While walking the dog this morning, I began thinking about the evolution of economic networks over the business cycle.  I think there may be a way to take Hyman Minsky's financial instability hypothesis and embed it into a dynamic network context.  The idea would be to take a model that links business cycles in the real economy with network evolution in the financial sector.  Two possible features of network evolution over the business cycle that I think would map nicely into Minsky's instability hypothesis:
  1. During the growth phase of the business cycle links are added to the financial network as more lending takes place, and
  2. If one thinks of the links between any two financial institutions in the network as being weighted in proportion to the amount of credit/debt between the two firms, then if leverage levels increase with the business cycle these links will be "strengthened."
Do business cycles incentivize the development of certain network structures in financial markets that are locally robust, but globally fragile?  If so how does this robust, yet fragile network relate to Minsky's instability hypothesis?  Alternatively does the evolution of certain network structures in the financial markets drive business cycles?  Do incentive structures in the financial markets encourage the development of robust yet fragile networks that invariably breakdown causing recessions?  Maybe a little bit of both?  To be continued...

Thursday, July 8, 2010

Interview with Rob Hall...

A nice interview with Rob Hall.  Pertinent excerpt:
Region: Your recent paper on gaps, or “wedges,” between the cost of and returns to borrowing and lending in business credit markets and homeowner loan markets argues that such frictions are a major force in business cycles.
Would you elaborate on what you mean by that and tell us what the policy implications might be?
Hall: There’s a picture that would help tell the story. It’s completely compelling. This graph shows what’s happened during the crisis to the interest rates faced by private decision makers: households and businesses. There’s been no systematic decline in those interest rates, especially those that control home building, purchases of cars and other consumer durables, and business investment. So although government interest rates for claims like Treasury notes fell quite a bit during the crisis, the same is not true for private interest rates.

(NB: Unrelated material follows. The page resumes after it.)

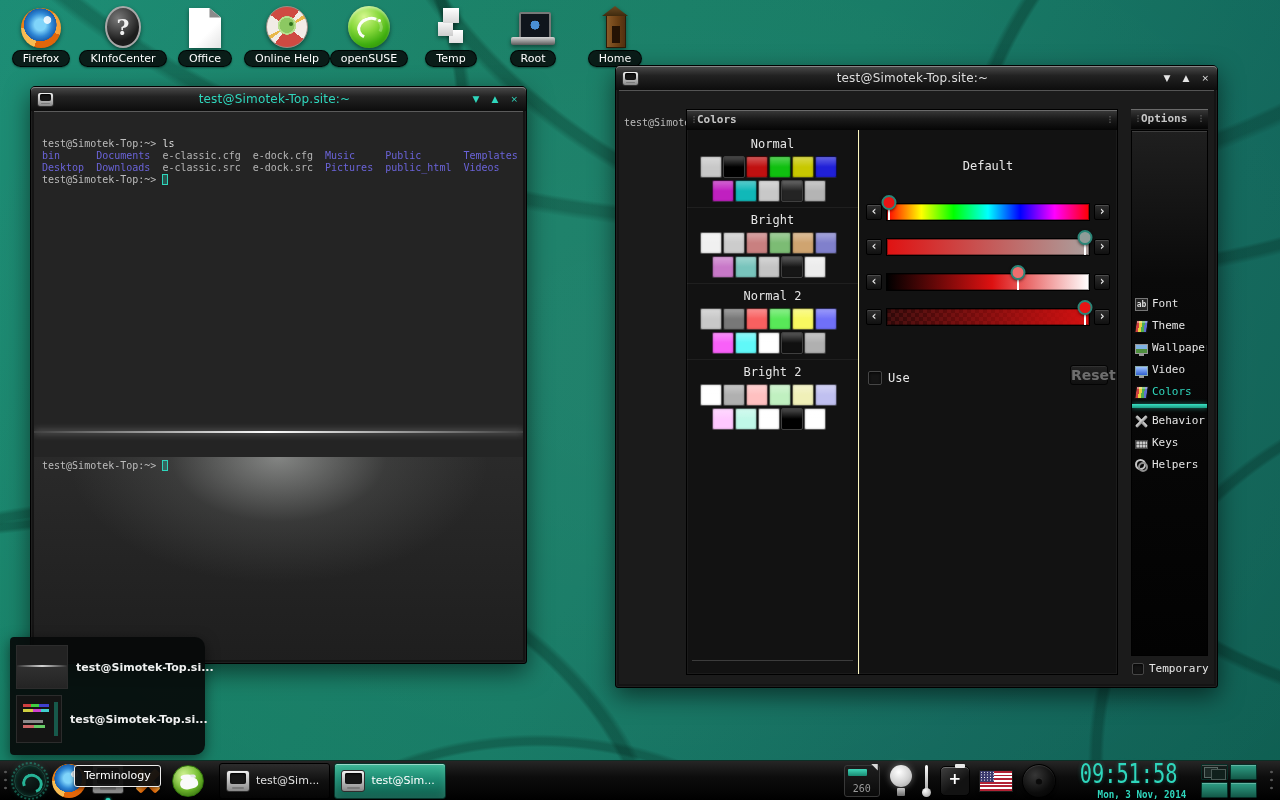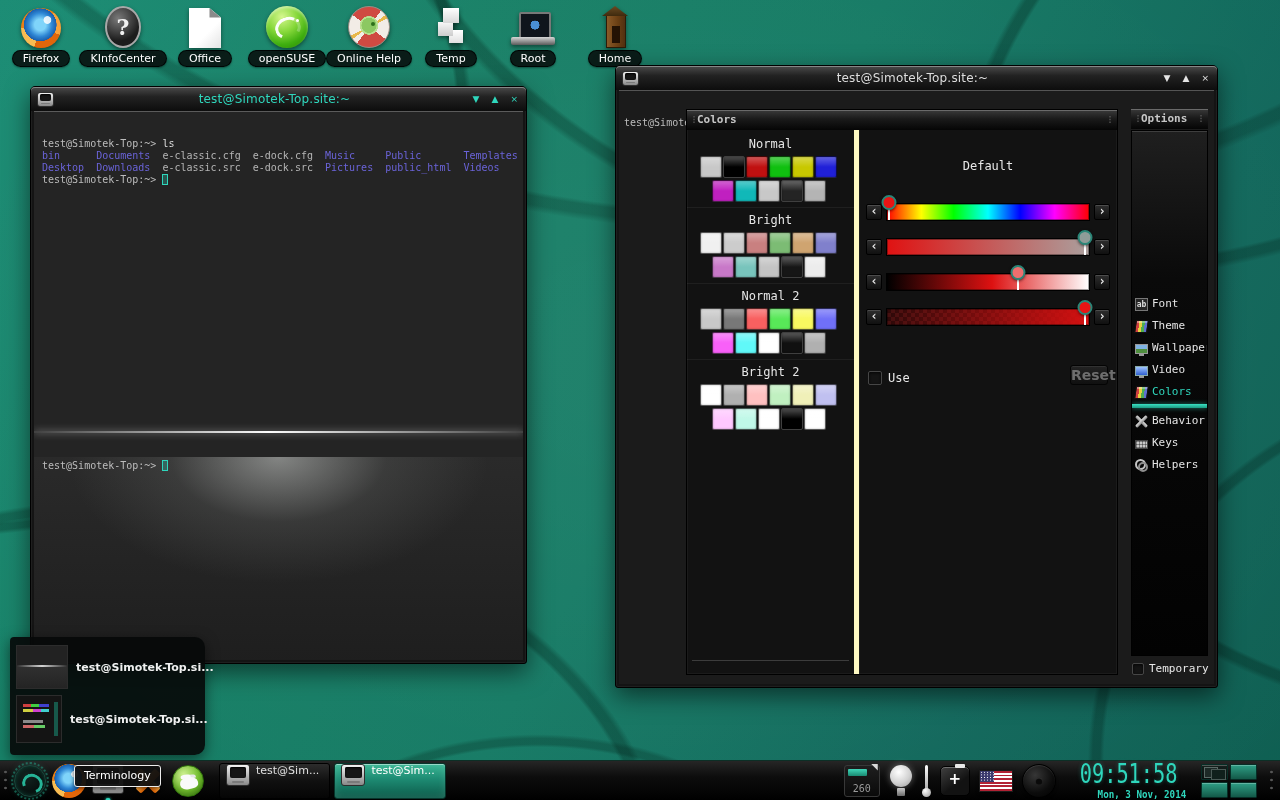"openSUSE" div.dicon { order: before "Online Help" -> after "Online Help" }
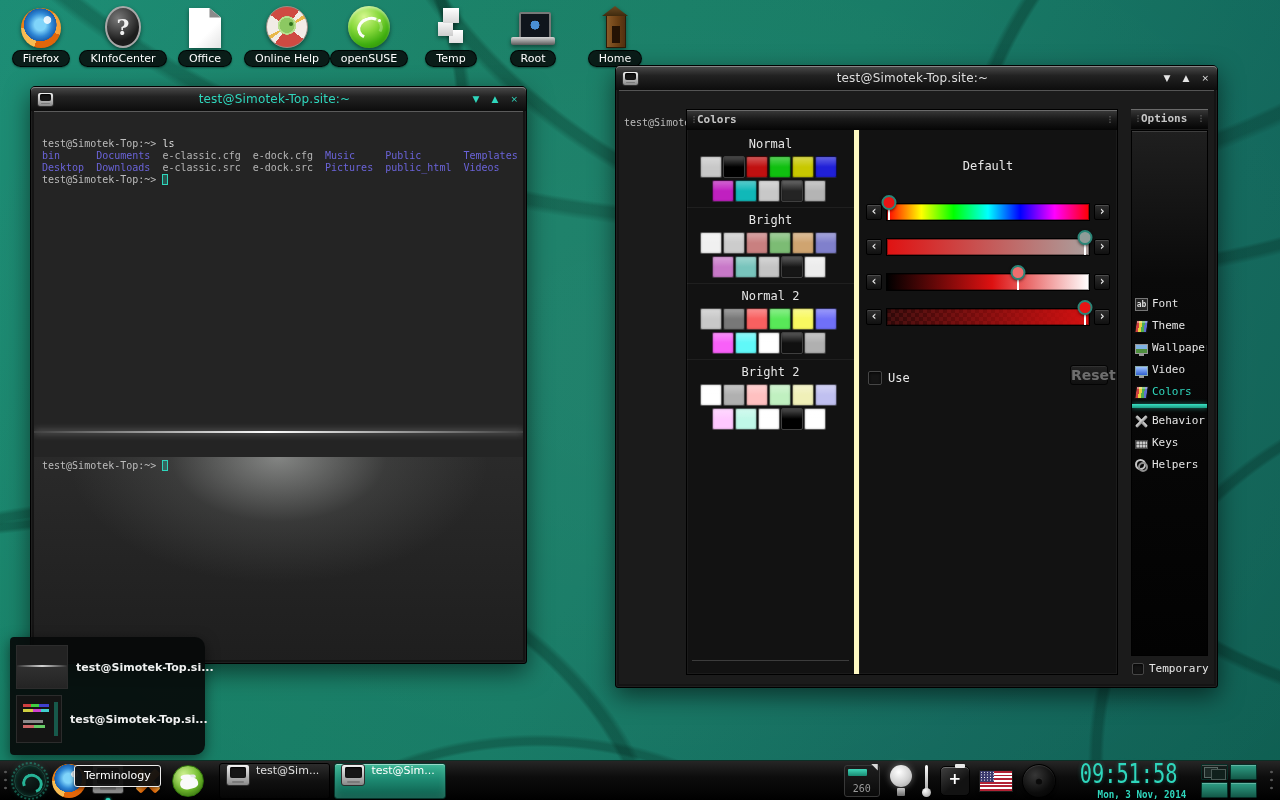"Normal" .palettes { border-right: 5px solid #fef9c3 -> 1px solid #fef9c3 }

Between those rates is some kind of friction, and what this means is that even though the Fed has driven the interest rate that it controls to zero, it hasn’t had that much effect on reducing borrowing costs to individuals and businesses. The result is it hasn’t transmitted the stimulus to where stimulus is needed, namely, private spending.

The government sector—federal, state and local—has been completely unable to crank up its own purchases of goods; the federal government has stimulated [spending] slightly but not enough to offset the decline that’s occurred at state and local governments.

Region: Yes, I’d like to ask you about that later.

Hall: So to get spending stimulated you need to provide incentive for private decision makers to reverse the adverse effects that the crisis has had by delivering lower interest rates. So far, that’s just not happened. The only interest rate that has declined by a meaningful amount is the conventional mortgage rate. But if you look at BAA bonds or auto loans or just across the board—there are half a dozen rates in this picture—they just haven’t declined. So there hasn’t been a stimulus to spending.

The mechanism we describe in our textbooks about how expansionary policy can take over by lowering interest rates and cure the recession is just not operating, and that seems to be very central to the reason that the crisis has resulted in an extended period of slack.
Can Hall's financial frictions be explained by network effects?  I don't know I will think on it...I have in mind a model where agents are connected via some underlying network where the network topology would serve to exacerbate a contagion of negative beliefs regarding the probability that private lenders would be repayed.  This dynamic would be exacerbated further in the presence of some type of information asymmetry in which lenders were uncertain which agents would default.  In short by helping to spread contagion of beliefs, the network undermines trust (which is crucial in any lending/credit network).